Detail levels 0 and 1 differ by the the former incorporating crop residue links into the diagram. However, the estimation of crop residue fraction is highly subejctive and uncertain and it depends on the type of crop and the measuring method used. Therefore the scope of this detail level is only orientative. It can provide the reader with a very accurate general picture of the food energy system, but the actual crop residue mass values might differ.
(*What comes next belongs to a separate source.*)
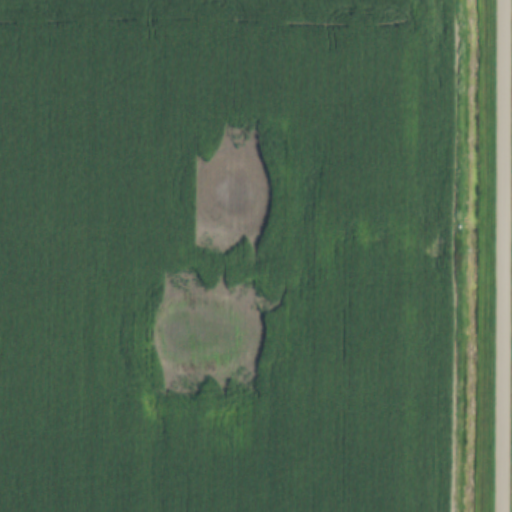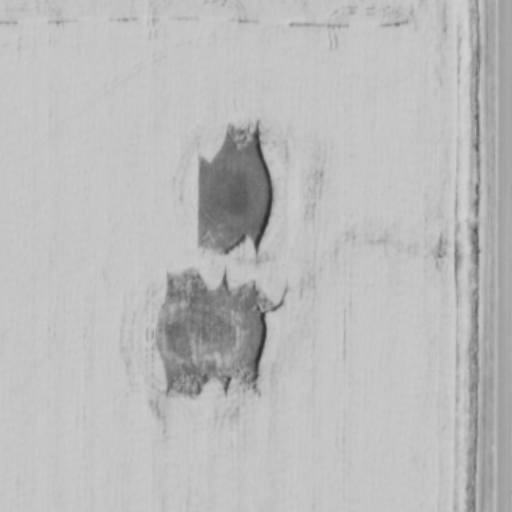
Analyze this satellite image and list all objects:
road: (503, 256)
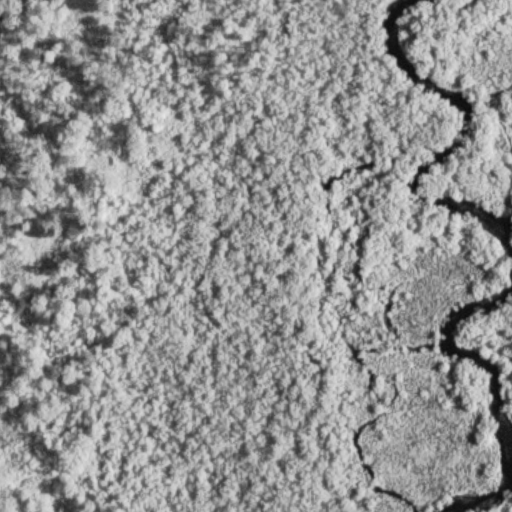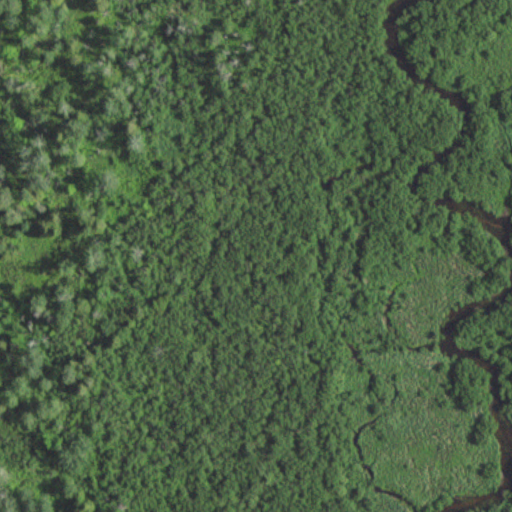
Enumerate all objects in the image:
river: (502, 244)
Estimating the accurate energy content of crop residues also repsents a challenge as it depends on the type of energy-extraction method used. Here we estimate the energy that a crops may yield after only stage of energy conversion - which in most of the cases will be conversion to heat energy through burning. An average heat energy content of 300kcal/100g has been used throughout the crop spectrum, corresponding to typical caloric values of rice husk/straw/dry grass. Therefore, the calculated crop residue mass is multiplied by the 300 / foodcalorie
ratio, where foodcalorie
is the energy content of the each food item.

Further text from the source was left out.